When Mirinda Eyre enrolled her five-year-old son Gabriel at Balnarring Primary School as a prep student, he was a happy child managing his autism and learning to read.
However, just weeks into his first term at the Victorian public school, the mother-of-two claims he had become “selectively mute”, could no longer read and was at times left in a catatonic state.
Mirinda and her husband Ross say the treatment of their son was so poor, he suffered mental trauma.
"I now have a child who will have a lifelong mental illness, that he wouldn't have had if he'd had proper services provided," Mirinda told Mamamia.

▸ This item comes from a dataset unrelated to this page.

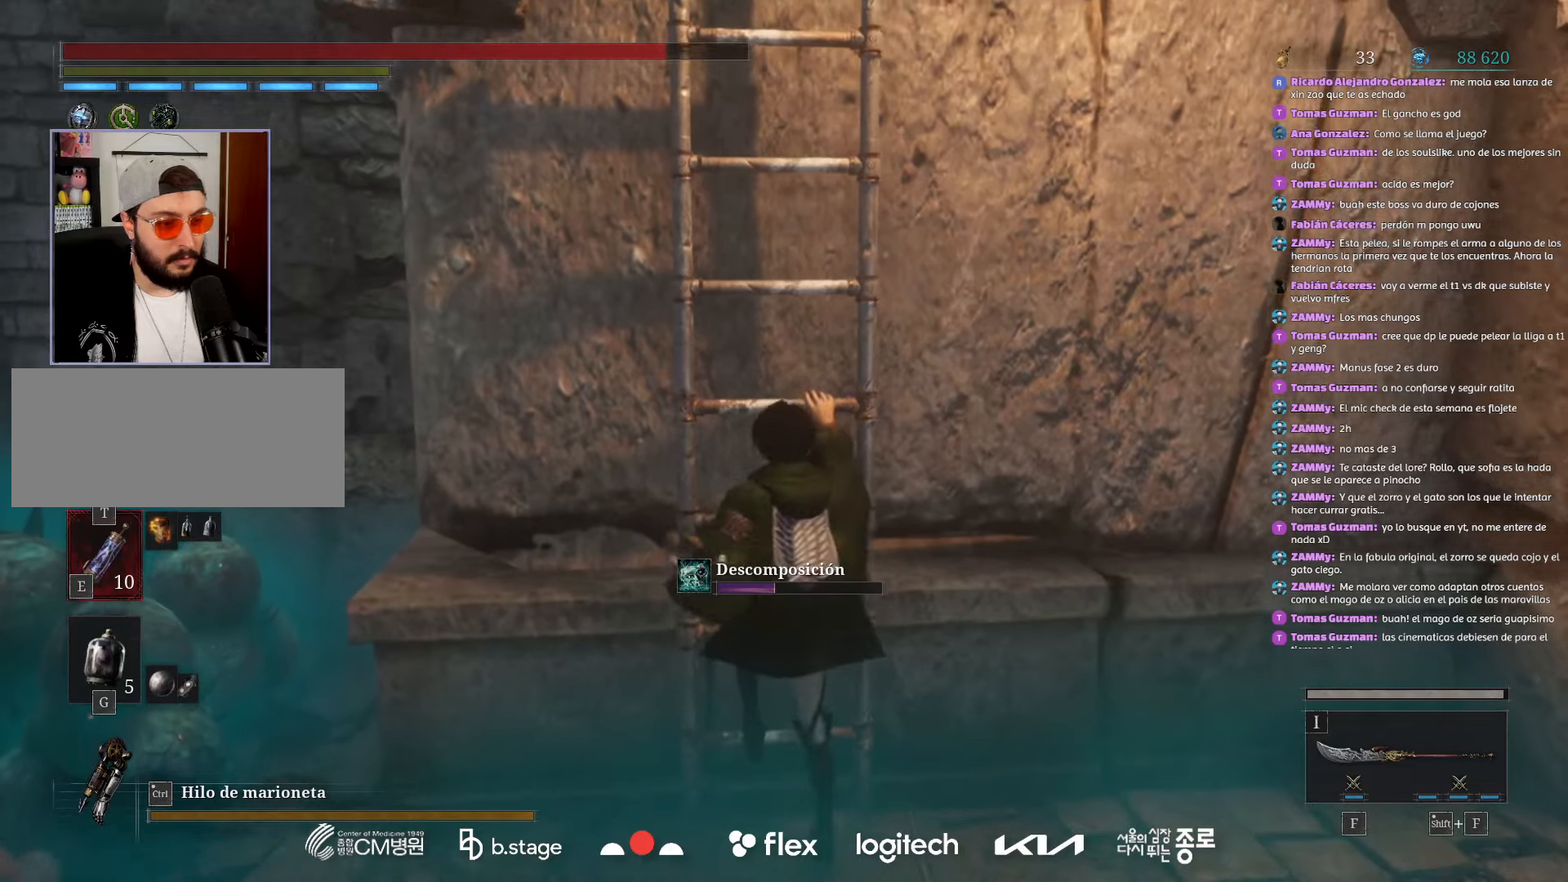
{"keys": ["w"], "mouse": ["left"], "events": []}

Mirinda said that when she and her husband began the enrollment process at the Mornington Peninsula school, they had high hopes for their son, who was diagnosed at two years old as high-functioning autistic, and his education.
"We did a special circumstances enrolment, so [the school] were fully aware of what his needs were. We had letters from his paediatrician, his occupational therapist, his kindergarten teacher and they said... he would be welcomed."

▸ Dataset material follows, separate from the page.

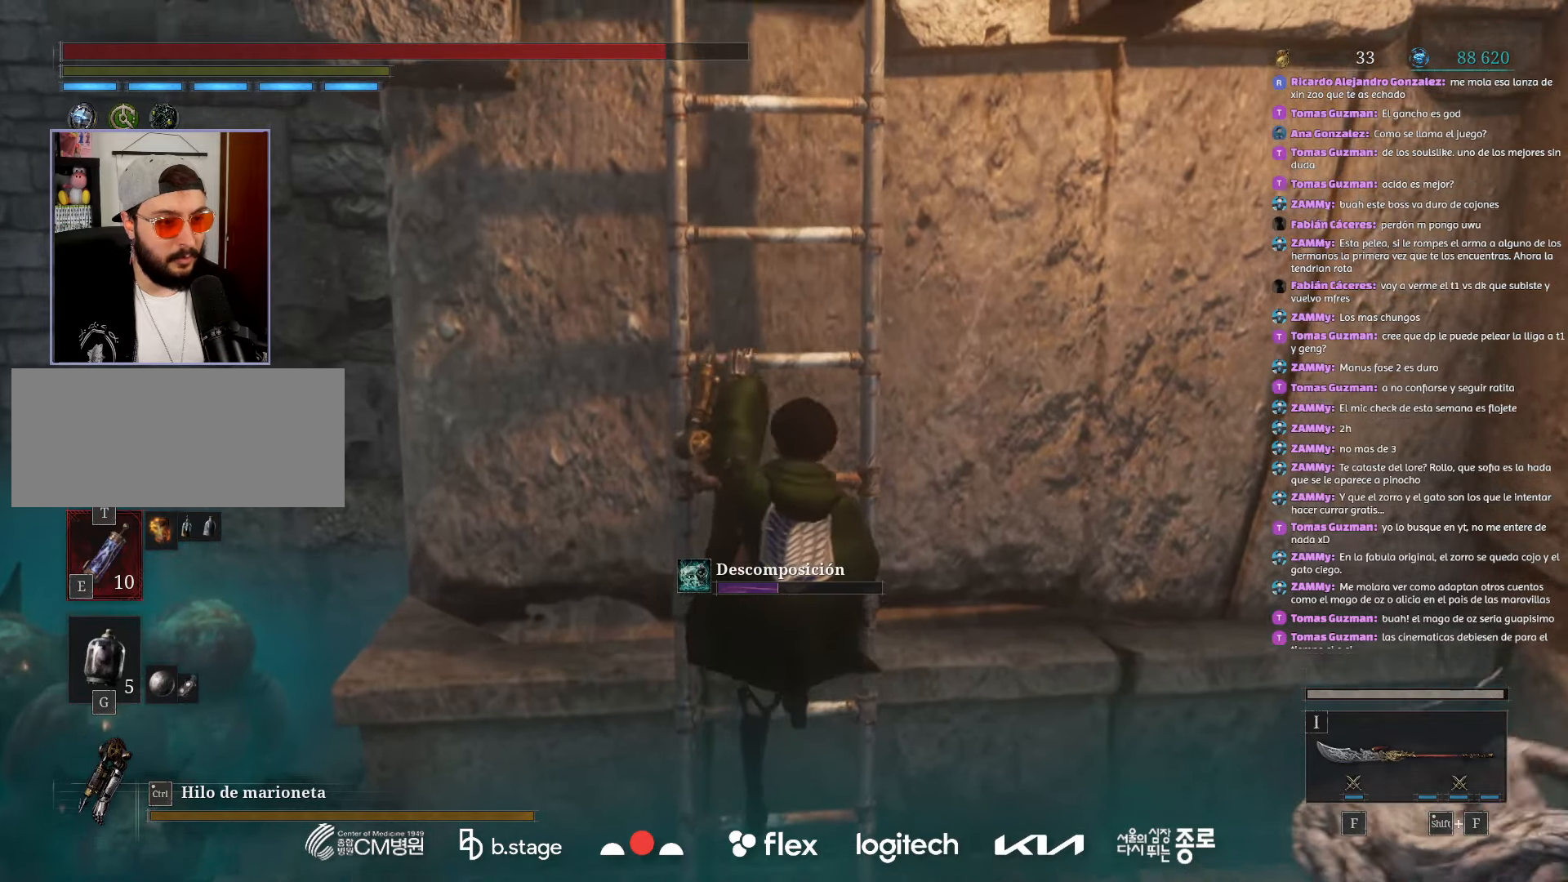
{"keys": ["w"], "mouse": ["left"], "events": []}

The Crib Point couple, who have a 17-year-old son who also has autism, said when they were told Gabriel's 'partial speech assessment' score was too high to warrant extra funding, they asked staff at the school to apply for the funding anyway.
Mirinda claims they never did.
Still, Gabriel, who is sensitive to loud noises and people touching him, coped "really well" during first few weeks at the school. Mirinda explained that this was during the prep students' staggered start period, where the children go to school for reduced hours.